Jason Fagone and “The Woman Who Smashed Codes”-28112017-0002
Jason Fagone (left) and his book, "The Woman Who Smashed Codes"

I wasn’t more than a couple of  chapters in to Jason Fagone’s The Woman Who Smashed Codes: A True Story of Love, Spies, and the Unlikely Heroine Who Outwitted America’s Enemies (Dey Street, $27.99) before I started imagining a Hidden Figures-like movie about Elizebeth Friedman, the subject of the longtime Philadelphia journalist and author’s gripping new book.

Turns out it may become a TV show instead.

Read more: Meet the incredible woman who helped the U.S. win two wars by cracking codes

On Tuesday, Fagone, who recently moved west to take a job with the San Francisco Chronicle, shared the news on Twitter that Robert and Michelle King, the creators of the CBS  drama The Good Wife and its CBS All Access spin-off The Good Fight, had optioned the rights to the book, which tells a long-hidden story about a brilliant woman whose accomplishments were so secret that then-FBI director J. Edgar Hoover was able to lay claim to some of them.

The Kings, who have a track record  both with complicated female characters and the dramatization of complicated issues, feel like a good fit to deal with the story of Friedman, who, along with her codebreaker husband, William, led a complicated life while solving puzzles with life-and-death implications.

“There was a lot of interest” in the book, Fagone said in a phone interview Tuesday afternoon. “I connected with the Kings. They seem like very smart and capable people, and they have a great idea” for how to adapt the book for a series.

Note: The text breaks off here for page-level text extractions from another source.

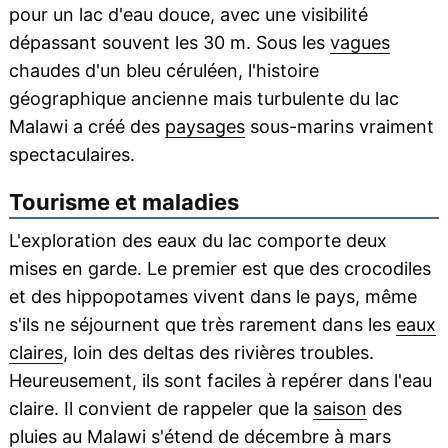
pour un lac d'eau douce, avec une visibilité
dépassant souvent les 30 m. Sous les
vagues
chaudes d'un bleu céruléen, l'histoire
géographique ancienne mais turbulente du lac
Malawi a créé des
paysages
sous-marins vraiment
spectaculaires.
Tourisme et maladies
L'exploration des eaux du lac comporte deux
mises en garde. Le premier est que des crocodiles
et des hippopotames vivent dans le pays, même
s'ils ne séjournent que très rarement dans les
eaux
claires
, loin des deltas des rivières troubles.
Heureusement, ils sont faciles à repérer dans l'eau
claire. Il convient de rappeler que la
saison
des
pluies au Malawi s'étend de décembre à mars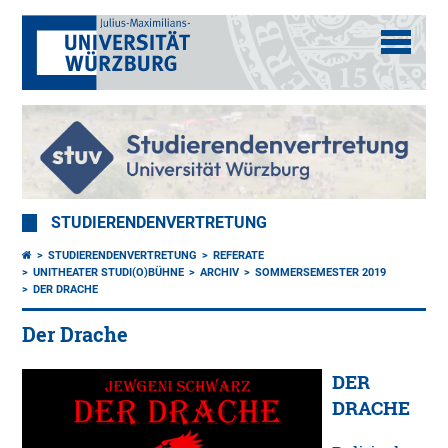
STUDIERENDENVERTRETUNG
STUDIERENDENVERTRETUNG
REFERATE
UNITHEATER STUDI(O)BÜHNE
ARCHIV
SOMMERSEMESTER 2019
DER DRACHE
Der Drache
DER
DRACHE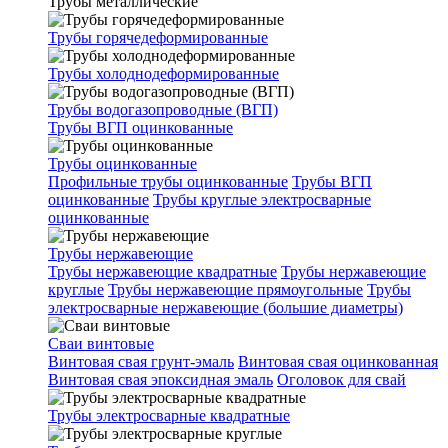
Трубы металлические
Трубы горячедеформированные
Трубы холоднодеформированные
Трубы водогазопроводные (ВГП)
Трубы ВГП оцинкованные
Трубы оцинкованные
Профильные трубы оцинкованные
Трубы ВГП
оцинкованные
Трубы круглые электросварные
оцинкованные
Трубы нержавеющие
Трубы нержавеющие квадратные
Трубы нержавеющие
круглые
Трубы нержавеющие прямоугольные
Трубы
электросварные нержавеющие (большие диаметры)
Сваи винтовые
Винтовая свая грунт-эмаль
Винтовая свая оцинкованная
Винтовая свая эпоксидная эмаль
Оголовок для свай
Трубы электросварные квадратные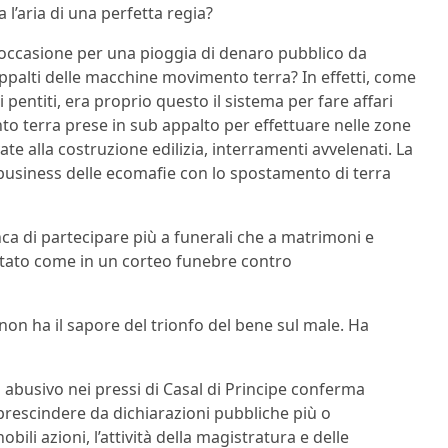
l’aria di una perfetta regia?
l’occasione per una pioggia di denaro pubblico da
appalti delle macchine movimento terra? In effetti, come
 pentiti, era proprio questo il sistema per fare affari
 terra prese in sub appalto per effettuare nelle zone
te alla costruzione edilizia, interramenti avvelenati. La
 business delle ecomafie con lo spostamento di terra
nca di partecipare più a funerali che a matrimoni e
tato come in un corteo funebre contro
non ha il sapore del trionfo del bene sul male. Ha
abusivo nei pressi di Casal di Principe conferma
a prescindere da dichiarazioni pubbliche più o
bili azioni, l’attività della magistratura e delle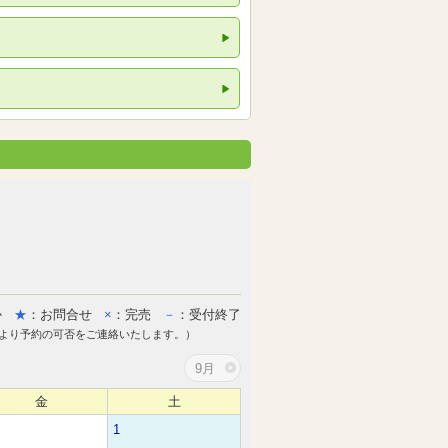
か
★
：お問合せ
×
：完売
－
：受付終了
より予約の可否をご連絡いたします。）
9月
金
土
1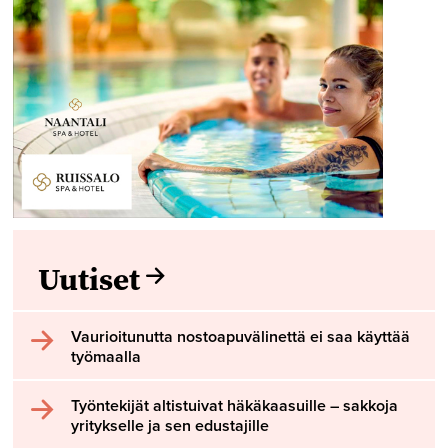
Uutiset
Vaurioitunutta nostoapuvälinettä ei saa käyttää
työmaalla
Työntekijät altistuivat häkäkaasuille – sakkoja
yritykselle ja sen edustajille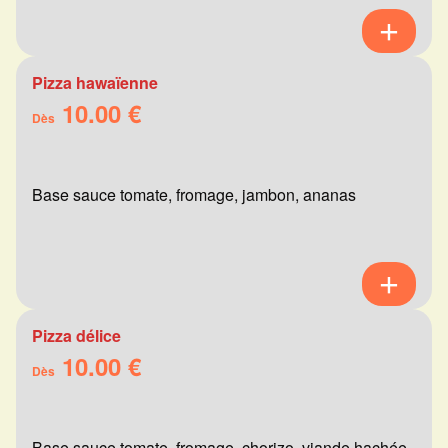
Pizza hawaïenne
10.00 €
Dès
Base sauce tomate, fromage, jambon, ananas
Pizza délice
10.00 €
Dès
Base sauce tomate, fromage, chorizo, viande hachée,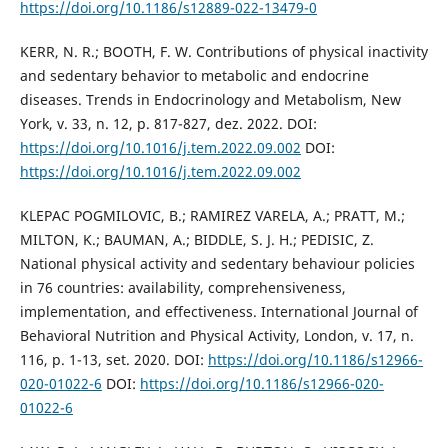
https://doi.org/10.1186/s12889-022-13479-0
KERR, N. R.; BOOTH, F. W. Contributions of physical inactivity
and sedentary behavior to metabolic and endocrine
diseases. Trends in Endocrinology and Metabolism, New
York, v. 33, n. 12, p. 817-827, dez. 2022. DOI:
https://doi.org/10.1016/j.tem.2022.09.002
DOI:
https://doi.org/10.1016/j.tem.2022.09.002
KLEPAC POGMILOVIC, B.; RAMIREZ VARELA, A.; PRATT, M.;
MILTON, K.; BAUMAN, A.; BIDDLE, S. J. H.; PEDISIC, Z.
National physical activity and sedentary behaviour policies
in 76 countries: availability, comprehensiveness,
implementation, and effectiveness. International Journal of
Behavioral Nutrition and Physical Activity, London, v. 17, n.
116, p. 1-13, set. 2020. DOI:
https://doi.org/10.1186/s12966-
020-01022-6
DOI:
https://doi.org/10.1186/s12966-020-
01022-6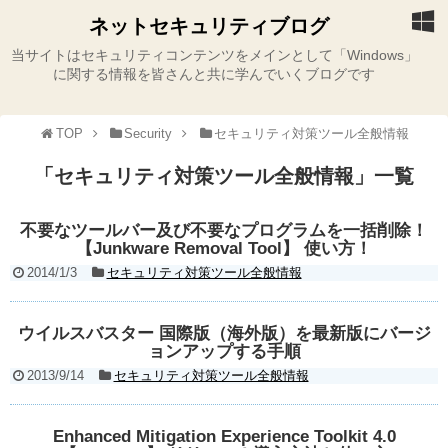
ネットセキュリティブログ
当サイトはセキュリティコンテンツをメインとして「Windows」
に関する情報を皆さんと共に学んでいくブログです
TOP
Security
セキュリティ対策ツール全般情報
「
セキュリティ対策ツール全般情報
」
一覧
不要なツールバー及び不要なプログラムを一括削除！
【Junkware Removal Tool】 使い方！
2014/1/3
セキュリティ対策ツール全般情報
ウイルスバスター 国際版（海外版）を最新版にバージ
ョンアップする手順
2013/9/14
セキュリティ対策ツール全般情報
Enhanced Mitigation Experience Toolkit 4.0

“I felt like right from the start they got it,” he said. “I wouldn’t want to steal any of their thunder” by describing their idea, “but it’s cool …. They’re interested in the feats of codebreaking themselves, and I think they’ll be able to find a way to bring that to life on screen.”

That would be in the spirit of Elizebeth Friedman, who never wanted codebreaking to be “some world apart”  but thought it was important “for people to be able to connect to codebreaking, to be able to play with it, to think about it, to understand it,” Fagone said.